We can expect these politicians, corporate executives, media leaders, and the like to soon begin parroting the “insights” they have “gathered” at this conference on issues such as “disinformation,” trade, post-pandemic health, “sustainability,” and NATO “challenges.” (Perhaps the biggest challenge for NATO is to explain why an organization supposedly created to combat the threat of the Soviet Union continues to exist).
Additionally, we can expect to see some attendees eventually rise to high positions in their governments, if they are not in such positions already. For example, when he was still a rather obscure governor of the small state of Arkansas, Bill Clinton attended the 1991 conference. The next year he was elected president of the United States, defeating another former attendee, George Herbert Walker Bush. In 1964, and again in 1966, Gerald Ford was at the meeting. Less than a decade later, he was president of the United States.

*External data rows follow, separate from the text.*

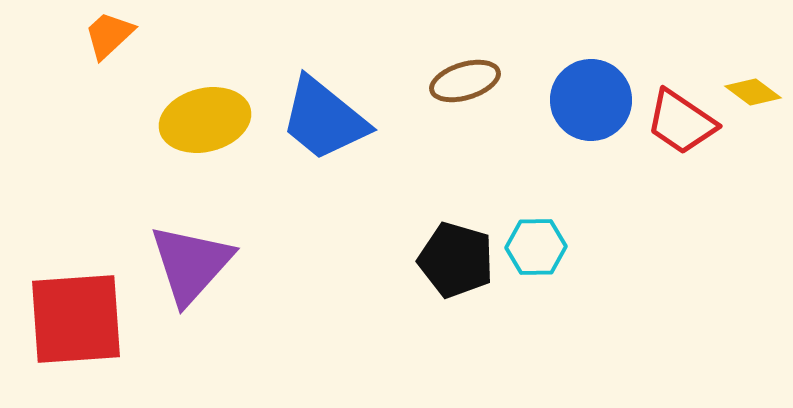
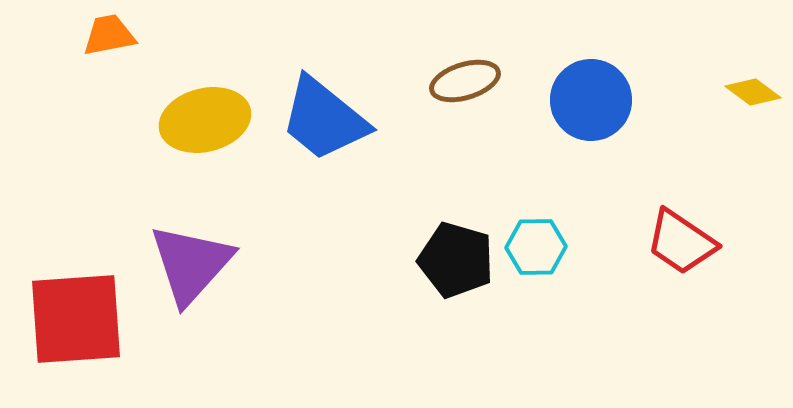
orange trapezoid: rotated 32 degrees clockwise
red trapezoid: moved 120 px down
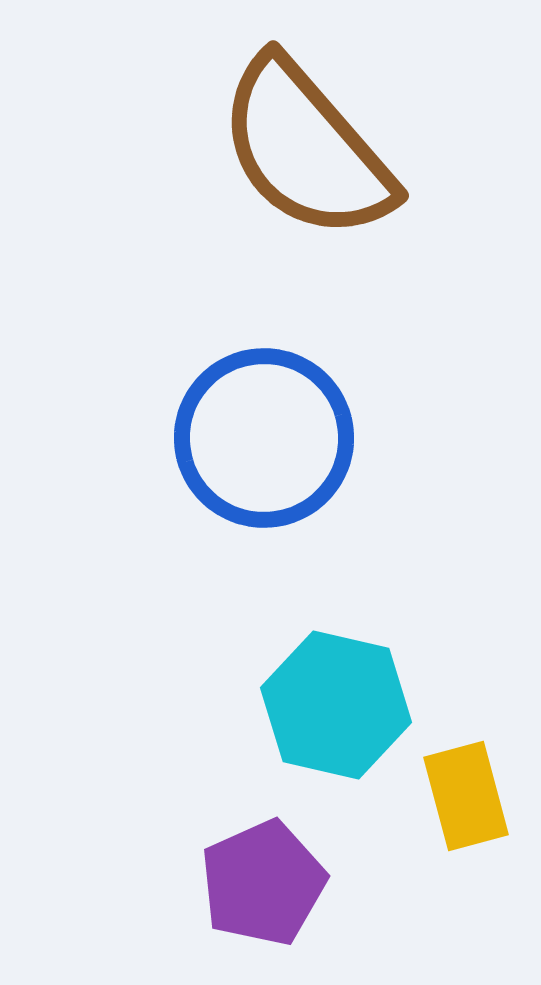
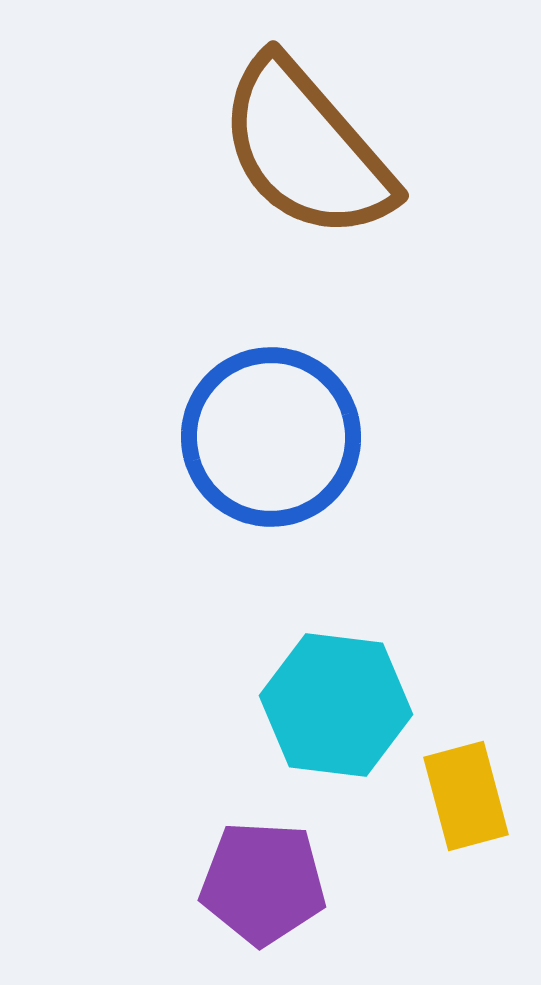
blue circle: moved 7 px right, 1 px up
cyan hexagon: rotated 6 degrees counterclockwise
purple pentagon: rotated 27 degrees clockwise
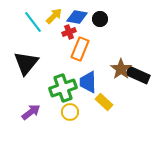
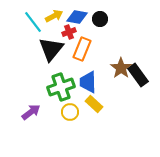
yellow arrow: rotated 18 degrees clockwise
orange rectangle: moved 2 px right
black triangle: moved 25 px right, 14 px up
brown star: moved 1 px up
black rectangle: rotated 30 degrees clockwise
green cross: moved 2 px left, 1 px up
yellow rectangle: moved 10 px left, 2 px down
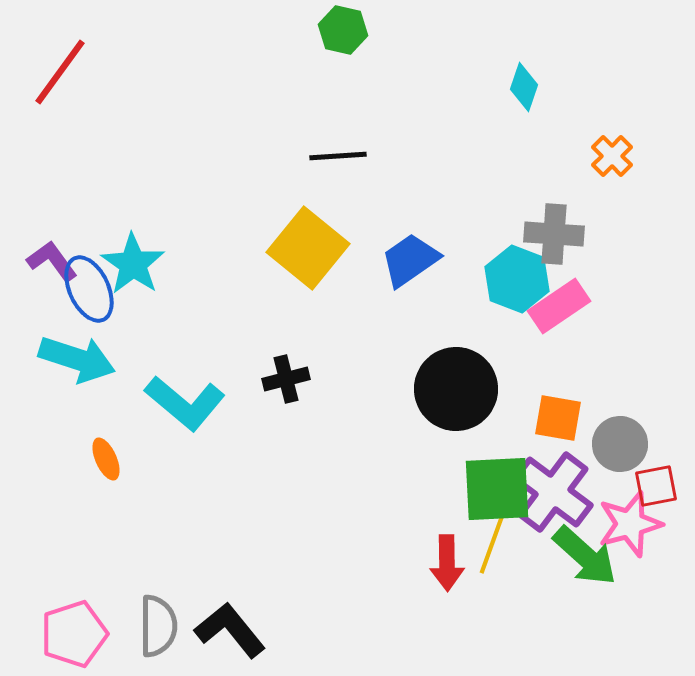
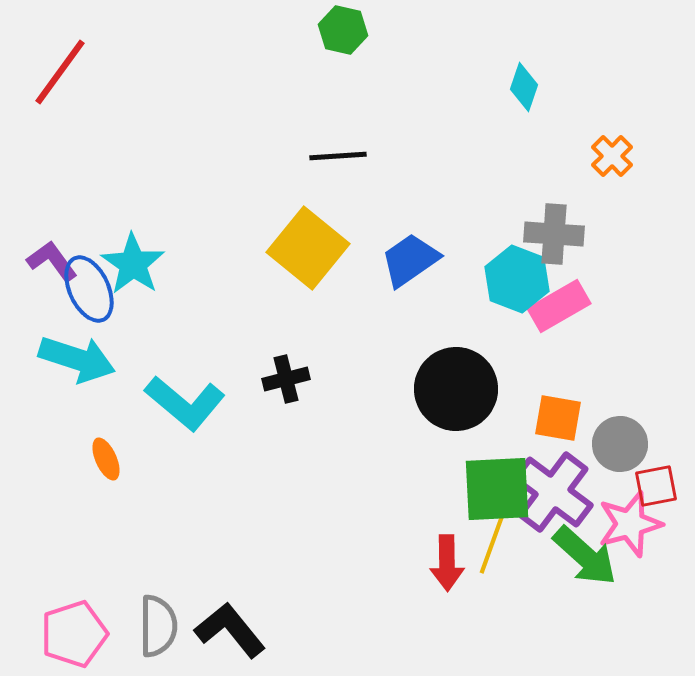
pink rectangle: rotated 4 degrees clockwise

These meetings are not just a long weekend of free-wheeling discussion of current events. The attendees are very powerful individuals in their own countries who are developing strategies to enlarge the scope of supernational “cooperation.” For all the media’s talk about “democracy,” the voice of the little guy and gal is not heard at these conferences. If you have ever wondered why certain issues — and certain positions on those issues — suddenly emerge and are parroted in the media, the corporate world, entertainment, and by those in government, you would probably know the answer if you could be a “fly on the wall” at one of these meetings.
As 19th-century British prime minister Benjamin Disraeli said, “Governments do not govern, but merely control the machinery of government, being themselves controlled by the hidden hand.” One wonders what Disraeli would have to say about the Bilderberg meetings.